Best TV series I watched in 2018

in #tv6 years ago (edited)

Killing Eve


The opening scene of Killing Eve – in which a young, beautiful assassin (Jodie Comer) picked a spot of blood off her watch in a cafe and, on exiting, casually tipped a bowl of ice-cream into the lap of a little girl who had refused to smile at her – was arresting.

But it was our introduction to the woman who would become her adversary that really signalled the ride we were in for with what looked on the surface like another slick spy thriller. Eve (nervily, nimbly played by Sandra Oh) wakes up screaming. Her husband in bed next to her wakes up and scrambles to calm her. What’s wrong? What terrible experiences has life visited upon her? What traumas will inform and be unravelled by the next eight episodes? “I fell asleep on both my arms,” she explains, and they’d gone numb. “I’m sorry. It was scary.”

Killing Eve was a glittering high-wire act of misdirection and subverted expectations. The female protagonists really did exist in their own rights, not merely in relation to the men around them, and they didn’t conform to either gender or genre stereotypes. The brilliantly proficient and prolific assassin Villanelle was not covertly remorseful, on a journey towards an emotional epiphany or nursing a Secret Sorrow; she was a psychopath revelling (as you sense Comer herself, in the middle of a reputation-making performance, was) in her work. Eve was not a coldly driven career woman, inwardly conflicted or hamstrung by the need to reconcile her personal and professional duties while a neglected husband and child sulked mutinously at home. She was an MI5 drone with a nice husband at home, frustrated that she hadn’t done better in her career. When she has an insight into the case of a witness MI5 is assigned to protect, she seizes the chance to run with it.

What followed was a pan-European cat-and-mouse game, with an obliquely Sapphic vibe, as the killer and investigator became increasingly obsessed with hunting each other down.

It was just glorious: a mad game of pinball compared to the sober snooker match of most other murder-based dramas. It provided a playground for the talents of Comer and Oh, plus those of the equally wonderful Fiona Shaw as Carolyn, the head of MI6 Russian operations who recruits Eve; and David Haig as the MI5 associate Bill whom Eve takes with her to MI6; and most of all writer Phoebe Waller-Bridge, the creator of the equally fearless, complex and disorientatingly surprising Fleabag, who adapted Luke Jennings’s novel Codename Villanelle for the screen.

It was presumably Waller-Bridge’s influence that made Killing Eve, alongside the tension, shocks and gore, so very, very human and so very, very funny – one usually giving rise to the other, as is the way of life. So the hungover MI5 colleagues move as a pack the morning after a party, searching desperately for breakfast bits to mop up their alcohol residues. So Bill, when he learns of his underling’s off-book investigations into the woman she suspects in a string of murders, notes only that: “You could get into a lot of trouble for this if I was a serious man.” So Carolyn apologises to her colleagues before going in to extract information from Eve’s cowardly and potentially corrupt supervisor Frank (Darren Boyd). “I’m sorry you have to see this,” she says, before we cut to her cuddling and comforting him while the drip sobbingly spills all known beans.

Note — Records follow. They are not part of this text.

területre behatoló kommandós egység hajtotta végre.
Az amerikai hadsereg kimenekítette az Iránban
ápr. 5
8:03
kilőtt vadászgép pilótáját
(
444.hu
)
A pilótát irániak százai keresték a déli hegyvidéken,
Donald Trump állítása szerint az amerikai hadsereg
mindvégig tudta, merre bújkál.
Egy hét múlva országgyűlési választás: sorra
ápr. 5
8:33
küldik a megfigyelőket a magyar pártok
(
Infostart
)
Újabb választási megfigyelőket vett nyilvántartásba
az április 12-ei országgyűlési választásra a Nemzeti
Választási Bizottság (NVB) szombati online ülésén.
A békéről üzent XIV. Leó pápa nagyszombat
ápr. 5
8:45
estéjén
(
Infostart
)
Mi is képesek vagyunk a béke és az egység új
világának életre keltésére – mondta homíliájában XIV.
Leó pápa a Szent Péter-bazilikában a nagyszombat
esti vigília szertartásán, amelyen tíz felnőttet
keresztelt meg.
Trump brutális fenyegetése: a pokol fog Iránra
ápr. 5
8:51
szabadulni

However bleak a situation they are in, none of the characters passes up the opportunity for a gag. Which is as it should be. “Well,” says Villanelle’s handler Konstantin, after she returns from a mission to kill a single witness having laid waste to half a hospital’s staff, “That could have gone better.”

The depiction of the petty irritations of office life, the flirtations between colleagues, the odd conversations (“How would you murder me?”) one can have with a spouse without breaking the rhythm of daily life – all this gives Killing Eve a vital grounding in reality and an enduring sense of intimacy, beneath the glamour and gloss of the locations and Villanelle’s wardrobe of designer disguises. It also means the preposterousness of the whole thing doesn’t matter; in fact it only adds to the delight of following these people. And being rooted in reality allows it to mix genres – spy thriller, comedy, action film, workplace drama and, particularly in the episode when Villanelle is forced to work with another pair of assassins, farce – without it collapsing into a tonal mess.

It’s a worthy winner of our countdown. We look forward to the next series and hope that it is good enough to top every poll next year too, because Killing Eve killed it in this.